Ultimately at some point the government is going to stop providing those funds for the private sector, as they did in Saskatchewan in 2014, and what you’re left with at that point is a gutted public sector that can’t provide the services and can’t meet the needs of Albertans, and a private sector that’s well-positioned to step in and take it over. And that’s textbook for privatizing public services: First you starve the public service of money; next, you build up an alternative parallel system that’s a for-profit-based system, and then you just let them go at it, right?
And that’s textbook. I mean, this is – they’re doing it for public healthcare, and we’re also seeing this government very interested in doing it with the education system today. And those are attractive for investors, because they’re the last two significant public-sector monopolies left where they haven’t been able to step in in Canada and make a shit-ton of money by, you know, doing something that should be done by the public sector, so … And this government is playing textbook in terms of how to wreck a public system and prop up a private system in both those areas.
Kate: Absolutely. Why do you think the public healthcare system in particular is such a target for privatization efforts by this government and by other conservative governments?
Ricardo: It’s big money. It’s ideological – the healthcare system is kind of at the core of the modern welfare state, the modern public state. It is ideological because the healthcare system is the source of many of the public-sector unions that Jason Kenny just absolutely despises exclusively on an ideological basis. But it’s also a nod to their rich friends. This is the last – as I said, the last monopoly area where there is a ton of money to get made.
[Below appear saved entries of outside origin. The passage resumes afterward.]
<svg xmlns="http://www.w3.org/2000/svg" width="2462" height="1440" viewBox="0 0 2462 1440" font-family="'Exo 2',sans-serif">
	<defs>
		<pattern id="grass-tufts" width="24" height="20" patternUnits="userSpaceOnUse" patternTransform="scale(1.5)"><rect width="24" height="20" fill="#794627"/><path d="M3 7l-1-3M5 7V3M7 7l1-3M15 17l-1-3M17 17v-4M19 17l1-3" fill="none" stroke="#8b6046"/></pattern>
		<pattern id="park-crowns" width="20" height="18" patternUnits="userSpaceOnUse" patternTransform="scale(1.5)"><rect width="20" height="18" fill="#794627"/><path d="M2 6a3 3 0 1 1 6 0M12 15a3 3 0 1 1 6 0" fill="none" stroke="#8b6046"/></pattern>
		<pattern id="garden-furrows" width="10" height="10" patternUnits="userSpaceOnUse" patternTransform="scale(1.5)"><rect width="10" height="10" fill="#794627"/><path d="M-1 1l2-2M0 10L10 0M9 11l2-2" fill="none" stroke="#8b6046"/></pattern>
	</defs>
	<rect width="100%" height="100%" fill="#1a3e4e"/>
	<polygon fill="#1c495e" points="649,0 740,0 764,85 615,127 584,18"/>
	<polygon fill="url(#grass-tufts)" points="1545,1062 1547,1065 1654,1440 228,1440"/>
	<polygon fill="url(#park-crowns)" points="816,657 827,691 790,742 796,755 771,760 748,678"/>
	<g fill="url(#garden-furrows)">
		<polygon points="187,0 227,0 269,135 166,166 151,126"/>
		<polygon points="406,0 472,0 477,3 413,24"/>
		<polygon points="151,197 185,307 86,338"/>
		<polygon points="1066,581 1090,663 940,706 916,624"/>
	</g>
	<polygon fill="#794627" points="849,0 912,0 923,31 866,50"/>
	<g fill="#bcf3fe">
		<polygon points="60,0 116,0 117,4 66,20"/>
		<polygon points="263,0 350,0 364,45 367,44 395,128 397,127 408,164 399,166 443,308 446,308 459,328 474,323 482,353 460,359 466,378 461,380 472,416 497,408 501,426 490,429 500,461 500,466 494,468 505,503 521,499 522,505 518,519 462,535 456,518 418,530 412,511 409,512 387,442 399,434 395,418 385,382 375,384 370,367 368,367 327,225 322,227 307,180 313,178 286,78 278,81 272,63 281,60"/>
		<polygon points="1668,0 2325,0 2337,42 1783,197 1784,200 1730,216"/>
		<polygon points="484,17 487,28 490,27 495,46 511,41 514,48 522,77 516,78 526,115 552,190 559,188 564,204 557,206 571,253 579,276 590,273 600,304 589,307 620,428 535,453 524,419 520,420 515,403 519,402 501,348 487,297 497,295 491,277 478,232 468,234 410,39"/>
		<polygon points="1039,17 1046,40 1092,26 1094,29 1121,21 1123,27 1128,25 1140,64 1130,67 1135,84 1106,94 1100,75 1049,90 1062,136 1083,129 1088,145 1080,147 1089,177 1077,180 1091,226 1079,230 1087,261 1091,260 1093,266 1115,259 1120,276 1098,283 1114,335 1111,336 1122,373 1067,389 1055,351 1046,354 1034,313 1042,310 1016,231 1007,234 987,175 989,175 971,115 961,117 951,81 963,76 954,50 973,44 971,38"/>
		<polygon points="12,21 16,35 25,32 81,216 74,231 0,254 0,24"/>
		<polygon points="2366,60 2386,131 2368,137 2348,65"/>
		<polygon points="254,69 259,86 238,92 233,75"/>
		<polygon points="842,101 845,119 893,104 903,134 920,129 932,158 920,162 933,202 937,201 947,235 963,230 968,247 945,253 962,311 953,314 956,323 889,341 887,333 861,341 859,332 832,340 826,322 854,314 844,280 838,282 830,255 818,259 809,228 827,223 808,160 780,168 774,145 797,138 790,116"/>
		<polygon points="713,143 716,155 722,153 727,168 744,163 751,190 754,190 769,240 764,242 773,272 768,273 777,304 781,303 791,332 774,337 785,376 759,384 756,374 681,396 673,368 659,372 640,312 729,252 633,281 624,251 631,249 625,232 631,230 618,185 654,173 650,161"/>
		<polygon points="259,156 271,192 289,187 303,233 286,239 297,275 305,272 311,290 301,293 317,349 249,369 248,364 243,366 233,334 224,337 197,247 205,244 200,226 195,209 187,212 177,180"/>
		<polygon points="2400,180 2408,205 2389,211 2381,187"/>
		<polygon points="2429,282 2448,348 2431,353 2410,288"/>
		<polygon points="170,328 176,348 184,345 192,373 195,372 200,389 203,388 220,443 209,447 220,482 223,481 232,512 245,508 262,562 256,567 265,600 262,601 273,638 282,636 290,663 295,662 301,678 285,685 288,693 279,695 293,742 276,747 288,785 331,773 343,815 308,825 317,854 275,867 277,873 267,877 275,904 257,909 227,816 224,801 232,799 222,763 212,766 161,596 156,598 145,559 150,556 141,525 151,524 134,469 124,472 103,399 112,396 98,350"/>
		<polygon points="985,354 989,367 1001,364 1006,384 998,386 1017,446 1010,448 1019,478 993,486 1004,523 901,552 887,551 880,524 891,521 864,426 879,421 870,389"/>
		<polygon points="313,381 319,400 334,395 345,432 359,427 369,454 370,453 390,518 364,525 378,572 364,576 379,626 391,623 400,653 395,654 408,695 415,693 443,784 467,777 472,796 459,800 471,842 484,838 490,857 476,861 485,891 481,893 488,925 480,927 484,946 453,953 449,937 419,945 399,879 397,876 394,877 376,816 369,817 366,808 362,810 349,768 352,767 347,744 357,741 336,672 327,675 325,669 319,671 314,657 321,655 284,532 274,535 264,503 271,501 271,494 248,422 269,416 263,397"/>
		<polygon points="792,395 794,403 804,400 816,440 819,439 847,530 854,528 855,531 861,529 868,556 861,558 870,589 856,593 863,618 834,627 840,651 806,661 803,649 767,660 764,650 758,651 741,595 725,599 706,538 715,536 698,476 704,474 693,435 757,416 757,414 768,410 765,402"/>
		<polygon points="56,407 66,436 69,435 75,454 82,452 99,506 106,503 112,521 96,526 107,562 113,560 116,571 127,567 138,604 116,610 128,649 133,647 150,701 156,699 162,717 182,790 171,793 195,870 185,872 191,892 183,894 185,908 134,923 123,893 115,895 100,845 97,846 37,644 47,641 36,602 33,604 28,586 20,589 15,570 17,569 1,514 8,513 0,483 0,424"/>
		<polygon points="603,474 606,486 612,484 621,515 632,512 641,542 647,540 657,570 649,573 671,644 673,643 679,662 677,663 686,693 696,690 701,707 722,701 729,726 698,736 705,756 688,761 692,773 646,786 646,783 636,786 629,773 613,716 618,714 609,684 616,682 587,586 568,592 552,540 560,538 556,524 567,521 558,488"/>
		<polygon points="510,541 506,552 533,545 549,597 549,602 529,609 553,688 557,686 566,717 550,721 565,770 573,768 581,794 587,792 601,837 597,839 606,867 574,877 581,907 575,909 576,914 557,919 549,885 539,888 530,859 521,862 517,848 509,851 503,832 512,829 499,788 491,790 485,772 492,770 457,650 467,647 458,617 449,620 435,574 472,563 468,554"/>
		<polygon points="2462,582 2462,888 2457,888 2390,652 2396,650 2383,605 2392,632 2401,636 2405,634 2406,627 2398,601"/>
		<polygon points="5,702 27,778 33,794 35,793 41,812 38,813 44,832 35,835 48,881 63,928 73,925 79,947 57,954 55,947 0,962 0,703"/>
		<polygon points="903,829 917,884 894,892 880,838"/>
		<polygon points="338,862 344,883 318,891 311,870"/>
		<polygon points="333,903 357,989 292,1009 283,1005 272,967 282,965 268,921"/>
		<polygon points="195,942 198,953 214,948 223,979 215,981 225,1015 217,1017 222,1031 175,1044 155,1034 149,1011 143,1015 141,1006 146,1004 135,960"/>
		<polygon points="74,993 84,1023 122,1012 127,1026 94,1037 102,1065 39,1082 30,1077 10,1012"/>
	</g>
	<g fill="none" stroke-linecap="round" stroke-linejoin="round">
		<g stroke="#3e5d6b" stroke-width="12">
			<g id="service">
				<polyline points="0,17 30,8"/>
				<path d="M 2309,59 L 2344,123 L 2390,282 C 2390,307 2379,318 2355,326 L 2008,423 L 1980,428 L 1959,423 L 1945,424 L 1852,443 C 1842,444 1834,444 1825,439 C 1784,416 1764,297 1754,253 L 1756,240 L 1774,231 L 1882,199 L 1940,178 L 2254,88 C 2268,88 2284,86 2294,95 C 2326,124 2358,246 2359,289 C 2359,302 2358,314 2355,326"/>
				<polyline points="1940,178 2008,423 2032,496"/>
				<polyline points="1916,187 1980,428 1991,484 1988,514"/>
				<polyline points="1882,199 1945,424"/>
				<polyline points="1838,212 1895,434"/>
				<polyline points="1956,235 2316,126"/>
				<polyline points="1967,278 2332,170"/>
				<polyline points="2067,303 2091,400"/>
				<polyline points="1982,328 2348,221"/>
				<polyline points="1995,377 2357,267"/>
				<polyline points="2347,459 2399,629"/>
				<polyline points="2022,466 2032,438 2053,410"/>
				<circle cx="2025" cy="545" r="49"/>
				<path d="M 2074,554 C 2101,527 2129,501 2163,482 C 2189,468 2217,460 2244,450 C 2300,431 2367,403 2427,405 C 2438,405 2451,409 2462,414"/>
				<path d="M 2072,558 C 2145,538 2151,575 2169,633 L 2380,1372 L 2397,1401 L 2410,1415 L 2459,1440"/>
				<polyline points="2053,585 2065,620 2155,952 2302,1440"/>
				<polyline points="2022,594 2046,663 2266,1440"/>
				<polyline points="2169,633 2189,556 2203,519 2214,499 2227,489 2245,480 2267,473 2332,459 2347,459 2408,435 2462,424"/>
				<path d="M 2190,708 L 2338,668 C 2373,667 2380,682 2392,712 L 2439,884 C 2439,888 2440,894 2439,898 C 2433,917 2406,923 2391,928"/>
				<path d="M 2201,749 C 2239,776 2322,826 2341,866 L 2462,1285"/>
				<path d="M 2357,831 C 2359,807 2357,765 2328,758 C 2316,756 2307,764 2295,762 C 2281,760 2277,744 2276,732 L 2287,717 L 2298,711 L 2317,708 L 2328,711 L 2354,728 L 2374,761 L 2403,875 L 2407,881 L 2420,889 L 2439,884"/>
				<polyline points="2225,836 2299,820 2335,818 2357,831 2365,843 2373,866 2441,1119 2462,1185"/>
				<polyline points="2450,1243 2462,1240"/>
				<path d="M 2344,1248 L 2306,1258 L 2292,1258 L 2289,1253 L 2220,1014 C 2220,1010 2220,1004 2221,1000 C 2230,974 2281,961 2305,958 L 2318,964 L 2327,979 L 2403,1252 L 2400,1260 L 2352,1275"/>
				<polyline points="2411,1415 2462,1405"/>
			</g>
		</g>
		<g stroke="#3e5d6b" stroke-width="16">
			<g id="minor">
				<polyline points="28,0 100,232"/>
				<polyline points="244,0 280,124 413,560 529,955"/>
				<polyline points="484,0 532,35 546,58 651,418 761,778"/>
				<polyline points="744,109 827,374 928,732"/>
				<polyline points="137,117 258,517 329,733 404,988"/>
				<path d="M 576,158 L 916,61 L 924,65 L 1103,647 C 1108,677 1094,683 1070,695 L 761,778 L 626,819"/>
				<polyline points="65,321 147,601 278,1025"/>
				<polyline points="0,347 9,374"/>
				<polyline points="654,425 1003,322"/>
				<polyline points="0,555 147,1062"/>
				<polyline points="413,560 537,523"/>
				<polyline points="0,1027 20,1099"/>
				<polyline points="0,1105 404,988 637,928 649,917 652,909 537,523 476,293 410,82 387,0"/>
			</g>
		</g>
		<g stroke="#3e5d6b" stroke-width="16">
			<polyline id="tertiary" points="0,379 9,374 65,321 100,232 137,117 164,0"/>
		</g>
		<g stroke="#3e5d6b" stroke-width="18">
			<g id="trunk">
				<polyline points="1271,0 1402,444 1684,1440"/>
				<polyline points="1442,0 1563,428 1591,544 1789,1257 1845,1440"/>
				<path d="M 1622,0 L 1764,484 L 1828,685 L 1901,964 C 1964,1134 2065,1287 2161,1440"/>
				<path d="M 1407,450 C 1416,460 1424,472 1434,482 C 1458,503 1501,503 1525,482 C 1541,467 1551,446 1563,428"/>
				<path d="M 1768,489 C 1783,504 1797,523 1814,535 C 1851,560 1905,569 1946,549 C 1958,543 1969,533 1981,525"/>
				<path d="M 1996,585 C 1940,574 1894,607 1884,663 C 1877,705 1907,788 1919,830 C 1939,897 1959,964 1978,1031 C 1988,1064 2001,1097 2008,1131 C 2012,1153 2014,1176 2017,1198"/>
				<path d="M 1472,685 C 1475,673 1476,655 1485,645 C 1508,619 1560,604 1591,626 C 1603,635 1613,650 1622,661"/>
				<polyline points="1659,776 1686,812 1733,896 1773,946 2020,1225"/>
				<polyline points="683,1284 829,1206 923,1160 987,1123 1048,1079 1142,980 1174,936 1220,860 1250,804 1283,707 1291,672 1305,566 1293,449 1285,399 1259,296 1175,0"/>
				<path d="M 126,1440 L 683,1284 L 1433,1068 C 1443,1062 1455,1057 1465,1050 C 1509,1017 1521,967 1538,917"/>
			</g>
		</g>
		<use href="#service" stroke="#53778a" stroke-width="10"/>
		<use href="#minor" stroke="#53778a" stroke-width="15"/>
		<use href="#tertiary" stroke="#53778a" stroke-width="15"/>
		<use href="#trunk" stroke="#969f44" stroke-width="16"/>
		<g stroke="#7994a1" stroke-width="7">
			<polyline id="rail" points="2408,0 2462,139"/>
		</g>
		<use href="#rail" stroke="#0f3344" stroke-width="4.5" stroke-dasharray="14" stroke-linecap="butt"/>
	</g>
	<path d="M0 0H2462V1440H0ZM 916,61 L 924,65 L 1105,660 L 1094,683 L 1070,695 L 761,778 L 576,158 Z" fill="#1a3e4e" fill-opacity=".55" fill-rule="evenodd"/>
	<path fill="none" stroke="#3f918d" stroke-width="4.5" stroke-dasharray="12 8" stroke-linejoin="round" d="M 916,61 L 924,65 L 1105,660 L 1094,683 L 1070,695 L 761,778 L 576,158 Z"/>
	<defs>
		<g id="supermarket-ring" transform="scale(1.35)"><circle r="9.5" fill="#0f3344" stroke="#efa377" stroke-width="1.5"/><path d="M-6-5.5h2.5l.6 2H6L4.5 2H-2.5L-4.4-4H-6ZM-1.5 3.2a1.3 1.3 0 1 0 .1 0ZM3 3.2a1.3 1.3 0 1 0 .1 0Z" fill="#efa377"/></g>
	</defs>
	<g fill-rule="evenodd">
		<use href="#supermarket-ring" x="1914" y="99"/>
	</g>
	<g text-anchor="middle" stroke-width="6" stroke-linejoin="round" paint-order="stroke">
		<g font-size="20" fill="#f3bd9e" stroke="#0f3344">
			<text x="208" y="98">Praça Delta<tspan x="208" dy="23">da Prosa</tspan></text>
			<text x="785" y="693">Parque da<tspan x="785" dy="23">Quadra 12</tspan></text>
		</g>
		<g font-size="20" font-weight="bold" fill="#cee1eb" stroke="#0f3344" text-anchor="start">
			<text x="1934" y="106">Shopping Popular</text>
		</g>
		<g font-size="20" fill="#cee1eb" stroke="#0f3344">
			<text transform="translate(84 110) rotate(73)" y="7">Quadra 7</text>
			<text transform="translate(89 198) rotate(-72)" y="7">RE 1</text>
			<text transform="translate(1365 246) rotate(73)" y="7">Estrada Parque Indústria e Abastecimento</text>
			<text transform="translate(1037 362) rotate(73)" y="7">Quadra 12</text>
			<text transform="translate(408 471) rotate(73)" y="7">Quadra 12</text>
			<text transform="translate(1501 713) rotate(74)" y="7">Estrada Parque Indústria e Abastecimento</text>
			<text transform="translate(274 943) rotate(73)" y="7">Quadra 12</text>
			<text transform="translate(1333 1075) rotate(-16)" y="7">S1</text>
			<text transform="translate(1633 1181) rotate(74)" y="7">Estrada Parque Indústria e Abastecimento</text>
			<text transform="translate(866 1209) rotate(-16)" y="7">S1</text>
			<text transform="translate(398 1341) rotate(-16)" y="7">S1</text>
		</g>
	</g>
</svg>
And if you look at a country like the U.S. or a country like Australia or even Ireland, which has gone way farther down this privatization route than we have, you can see the ridiculous amounts of money being made by private investors in a privatized healthcare system. And so it’s a nod to wealthy friends to say, “We’re going to give you more stuff to invest in in this province.” So it’s – they see it as an easy target. It’s also the most expensive part of our public sector, so they see it as an easy target and easy to justify.
You know, everything – Saskatchewan example, the Alberta example – all of this highlights that the important thing here is how we coordinate and how we provide for surgeries and support for surgeries; that the key to reducing costs and reducing wait lines is increased coordination, better planning, better collaboration by the players within the public system, and not padding the profit margins of private providers. That just actually has the opposite result.
Kate: I couldn’t agree more.
Ricardo, thank you so much for joining us on the Alberta Advantage. If listeners want to follow up with your work at the Parkland Institute, where can they look?
Ricardo: They can look on our website at parklandinstitute.ca. They can follow us on Twitter and Facebook, and they can follow me on Twitter as well. I’m @ricacuna on Twitter.
Kate: Perfect. Once again, thank you so much for joining us.